§ **Source document**
■ ■ ■ ■ ■ ■ ■
Skip to content

MtSetup

anonymous edited this page Oct 9, 2011 · 7 revisions

Instructions on how to set up an MT system

This page is under construction. Please expand and correct if you can.

Contents

  1. Instructions on how to set up an MT system
    1. Two ways to set up an MT system
  2. The Rephrasing method
    1. Requested files and settings
    2. Using the system
  3. The Transfer Grammar method
    1. Install LOGON and add your grammar(s) to the repository
    2. Creating CPU's
    3. Create lisp files for your grammars and the MT system
    4. Setting the *translate-grid* values
    5. Setting the VPM
    6. Starting the MT system from Emacs

Two ways to set up an MT system

There are two ways to set up an MT system. One way is to include the transfer component in the parsing grammar, using the rephrasing mechanism to generate sentences with another grammar. This method is used in EmilyBender's Grammar Matrix course (Lab 9), and requires only installation of the LKB system, and is thus relatively lightweight. The other method is to create a seperate transfer grammar using the LOGON machinery to parse with one grammar, transfer with the transfer grammar (which is separate from the parsing grammar), and generate with a third grammar. This method is used by larger MT projects, like the LOGON project and the Jaen Japanese-English MT project. Instructions on how to set up translation systems with both methods are provided below.

The Rephrasing method

The LKB system comes with a possibility to rephrase a parsed sentence. This is done by applying transfer rules to the MRS of the parsed sentence and generating from the transferred MRS.
■ ■ ■ ■ ■ ■ ■
(Stored records)

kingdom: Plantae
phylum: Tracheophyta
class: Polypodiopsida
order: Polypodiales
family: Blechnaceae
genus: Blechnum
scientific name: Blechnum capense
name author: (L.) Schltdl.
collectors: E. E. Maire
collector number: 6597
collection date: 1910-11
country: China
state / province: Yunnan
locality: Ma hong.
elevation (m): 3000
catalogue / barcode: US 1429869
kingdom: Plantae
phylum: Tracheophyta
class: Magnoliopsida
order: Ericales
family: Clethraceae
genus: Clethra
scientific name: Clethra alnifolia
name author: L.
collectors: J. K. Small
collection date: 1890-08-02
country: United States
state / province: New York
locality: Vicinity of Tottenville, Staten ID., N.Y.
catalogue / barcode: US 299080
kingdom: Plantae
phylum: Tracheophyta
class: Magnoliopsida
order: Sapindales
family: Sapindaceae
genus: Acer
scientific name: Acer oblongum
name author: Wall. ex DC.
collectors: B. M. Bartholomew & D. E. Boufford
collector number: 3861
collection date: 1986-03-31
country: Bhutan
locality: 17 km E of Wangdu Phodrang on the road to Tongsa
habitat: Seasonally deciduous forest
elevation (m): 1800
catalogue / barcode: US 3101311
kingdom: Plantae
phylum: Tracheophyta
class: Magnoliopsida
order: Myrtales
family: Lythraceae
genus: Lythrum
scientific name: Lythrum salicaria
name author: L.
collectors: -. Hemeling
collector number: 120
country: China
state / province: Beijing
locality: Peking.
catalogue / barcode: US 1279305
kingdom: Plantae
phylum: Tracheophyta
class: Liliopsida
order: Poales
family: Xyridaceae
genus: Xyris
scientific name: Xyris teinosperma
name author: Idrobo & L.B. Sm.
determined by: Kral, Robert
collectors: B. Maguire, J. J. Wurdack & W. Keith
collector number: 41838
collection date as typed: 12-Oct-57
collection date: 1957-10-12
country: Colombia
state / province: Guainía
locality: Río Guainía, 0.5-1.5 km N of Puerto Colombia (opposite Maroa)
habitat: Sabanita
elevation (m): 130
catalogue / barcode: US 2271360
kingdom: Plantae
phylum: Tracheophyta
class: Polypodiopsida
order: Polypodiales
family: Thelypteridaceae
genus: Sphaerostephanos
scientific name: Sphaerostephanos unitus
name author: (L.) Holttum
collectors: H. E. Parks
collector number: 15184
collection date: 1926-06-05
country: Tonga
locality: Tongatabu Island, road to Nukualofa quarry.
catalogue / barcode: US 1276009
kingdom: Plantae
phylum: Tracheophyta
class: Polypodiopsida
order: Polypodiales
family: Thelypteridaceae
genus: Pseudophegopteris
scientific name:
■ ■ ■ ■ ■ ■ ■
§ **Tasks to perform**
• a. Update the passage of the MT setup page that begins at the words "The LKB system comes" and stops after "the transferred MRS.", putting "semantic representation" wherever "MRS" stands.
• b. According to the MT setup page, in which course is the rephrasing method used?
• c. State whether each of these statements agrees with the MT setup page: (i) The rephrasing method needs only the LKB system to be installed. (ii) The Jaen Japanese-English MT project uses a separate transfer grammar. (iii) In the transfer grammar method, the transfer grammar is part of the parsing grammar.
The records have no connection to the MT setup page.

§ **Full solutions**
• a.
The LKB system comes with a possibility to rephrase a parsed sentence. This is done by applying transfer rules to the semantic representation of the parsed sentence and generating from the transferred semantic representation.

• b. EmilyBender's Grammar Matrix course (Lab 9).

• c.
(i) Yes: "requires only installation of the LKB system"
(ii) Yes: "This method is used by larger MT projects, like the LOGON project and the Jaen Japanese-English MT project."
(iii) No: "which is separate from the parsing grammar"